For Taopedia readers, this means EvolAI’s public evaluation setup should be read together with its revision-lock rule. Public samples and deterministic challenge selection make the contest inspectable, while revision locking keeps the measured model tied to a specific published state. The subnet is therefore about repeated, transparent model-improvement rounds rather than private inference service.
On-Chain Identity
Live SN47 data, including metagraph state and alpha token pool information, is available on TaoStats. The live Finney identity for netuid 47 links openevolai/evolai.git as the subnet’s open-source codebase, which is the source of truth for the evaluation signals and scoring process described above.
Relationship to Yuma Consensus
Subnet 47 uses Yuma Consensus to convert the model-quality weight vectors that validators submit into the emission shares distributed to miners and validators within the subnet each tempo. The linked documentation describes how validator weight submissions are aggregated into consensus weights for each miner registered on the subnet.
In EvolAI’s context, validators lock each miner’s registered model revision before releasing the evaluation seed, then score submissions on KL divergence against a reference model, chain-of-thought benefit, steady improvement across rounds, and arithmetic side quests, and translate those blended scores into weight vectors for the subnet. The Emission documentation describes how those consensus weights determine each participant’s share of the subnet’s accumulated emission each tempo.
Development Stage Context
The Introduction to Bittensor describes subnet development as moving from localnet to testnet and then mainnet. For EvolAI (SN47), that sequence changes how readers should interpret small language model training examples and continuous evaluation outcomes.
In localnet, EvolAI-compatible miners and validators can be developed and tested in an isolated environment.
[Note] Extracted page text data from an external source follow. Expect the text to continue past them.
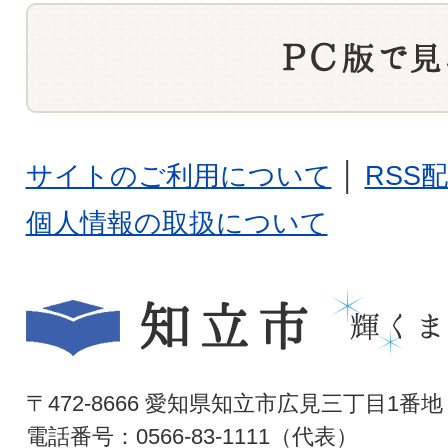
サイトのご利用について
│
RSS
個人情報の取扱について
〒472-8666 愛知県知立市広見三丁目1番地
電話番号：0566-83-1111（代表）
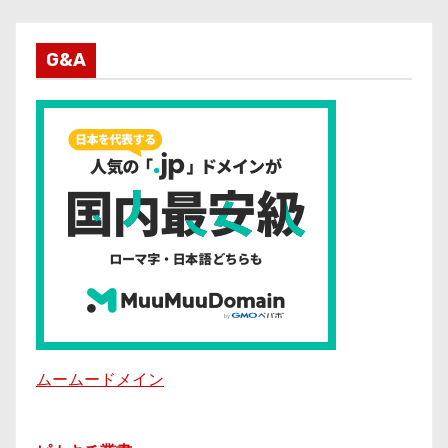
G&A
ムームードメイン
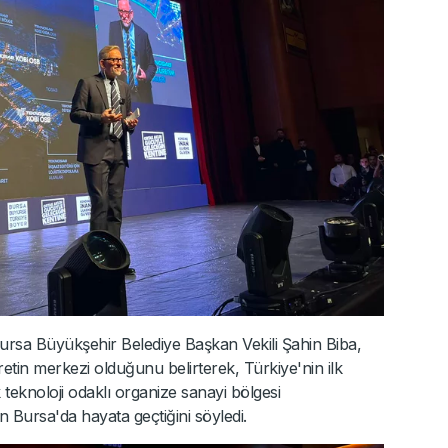
rsa Büyükşehir Belediye Başkan Vekili Şahin Biba,
etin merkezi olduğunu belirterek, Türkiye'nin ilk
 teknoloji odaklı organize sanayi bölgesi
n Bursa'da hayata geçtiğini söyledi.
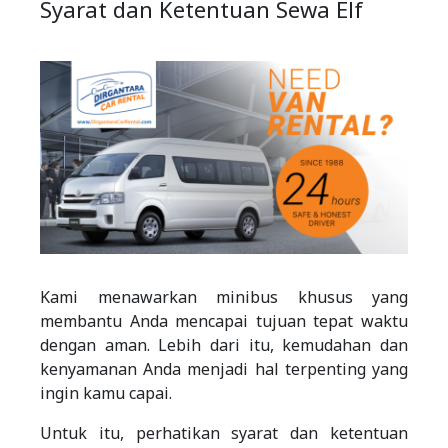
Syarat dan Ketentuan Sewa Elf
Kami menawarkan minibus khusus yang
membantu Anda mencapai tujuan tepat waktu
dengan aman. Lebih dari itu, kemudahan dan
kenyamanan Anda menjadi hal terpenting yang
ingin kamu capai.
Untuk itu, perhatikan syarat dan ketentuan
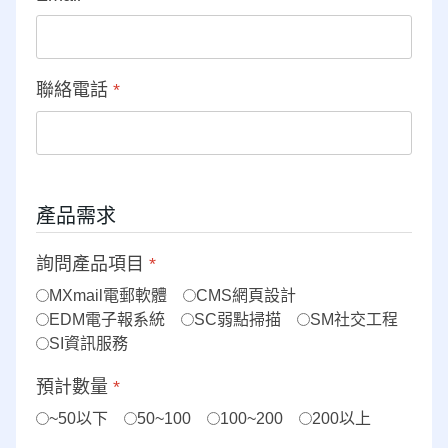
聯絡電話
*
產品需求
詢問產品項目
*
MXmail電郵軟體
CMS網頁設計
EDM電子報系統
SC弱點掃描
SM社交工程
SI資訊服務
預計數量
*
~50以下
50~100
100~200
200以上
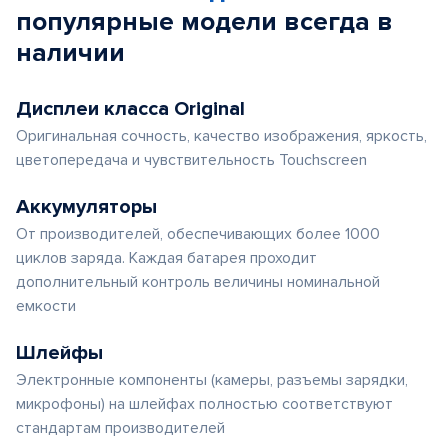
популярные
модели
всегда в
наличии
Дисплеи класса Original
Оригинальная сочность, качество изображения, яркость,
цветопередача и чувствительность Touchscreen
Аккумуляторы
От производителей, обеспечивающих более 1000
циклов заряда. Каждая батарея проходит
дополнительный контроль величины номинальной
емкости
Шлейфы
Электронные компоненты (камеры, разъемы зарядки,
микрофоны) на шлейфах полностью соответствуют
стандартам производителей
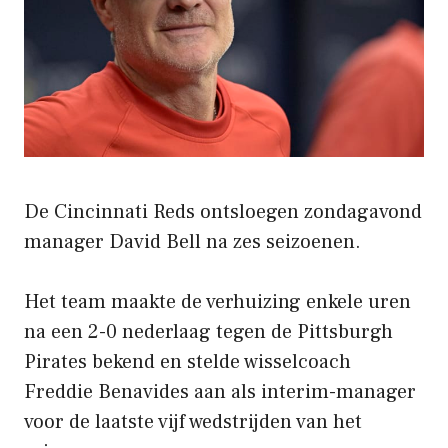
De Cincinnati Reds ontsloegen zondagavond
manager David Bell na zes seizoenen.
Het team maakte de verhuizing enkele uren
na een 2-0 nederlaag tegen de Pittsburgh
Pirates bekend en stelde wisselcoach
Freddie Benavides aan als interim-manager
voor de laatste vijf wedstrijden van het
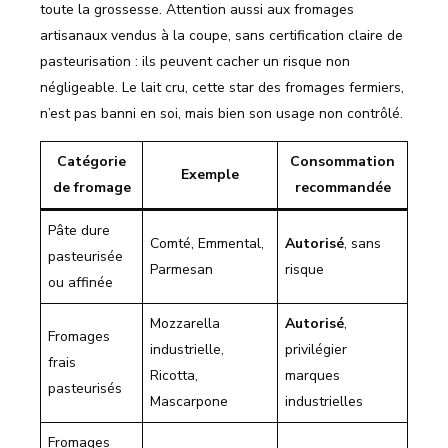
toute la grossesse. Attention aussi aux fromages
artisanaux vendus à la coupe, sans certification claire de
pasteurisation : ils peuvent cacher un risque non
négligeable. Le lait cru, cette star des fromages fermiers,
n’est pas banni en soi, mais bien son usage non contrôlé.
Catégorie
Consommation
Exemple
de fromage
recommandée
Pâte dure
Comté, Emmental,
Autorisé
, sans
pasteurisée
Parmesan
risque
ou affinée
Mozzarella
Autorisé
,
Fromages
industrielle,
privilégier
frais
Ricotta,
marques
pasteurisés
Mascarpone
industrielles
Fromages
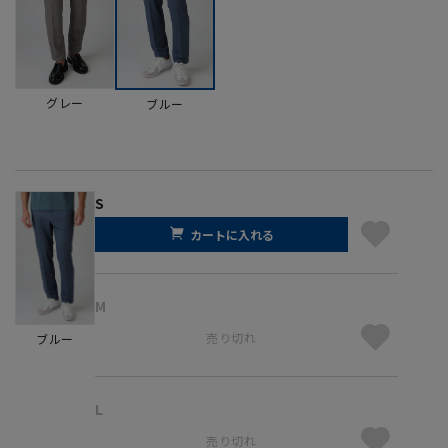
グレー
ブルー
S
カートに入れる
M
売り切れ
ブルー
L
売り切れ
Localnet model competition scores and emission outcomes do not represent production subnet performance.
On testnet, EvolAI-compatible model submissions can be exercised in a shared, non-production network. Testnet evaluations and validator scores are separate from mainnet subnet state.
On mainnet, EvolAI (SN47) is the live production subnet where miners compete to train small language models and validators evaluate those submissions each round to determine real Bittensor emissions. The EvolAI repository describes the mechanism that applies on the production network.
The Bittensor Networks reference separates mainnet, testnet, and localnet. A model evaluation result or emission outcome from one environment should not be read as representing production subnet performance in another environment.
Reader Boundary
Subnet 47 EvolAI should not be read as generic Bittensor subnet documentation, a live inference API, or proof that one static model snapshot wins the subnet permanently. It names one subnet’s continuous small-language-model training competition on netuid 47 (Understanding Subnets, Glossary: Netuid).
Revision Locking Fixes Which Model Revision Is Scored
The EvolAI README describes validators locking a miner’s model revision before releasing the next evaluation seed (EvolAI README).
That sequence ties each round’s score to a specific published revision rather than a post-challenge swap.
KL Divergence Blends Quality, Flow, and Side Quests
The same README describes validator scoring as a blend of reference-model matching (KL divergence), steady improvement across rounds, and small arithmetic side quests (EvolAI README).
Those signals narrow the contest beyond a single leaderboard metric.
Validator Weights Still Flow Through Yuma Consensus
Subnet 47 uses Yuma Consensus to convert validator weight submissions into emission shares each tempo (Yuma Consensus, Emission).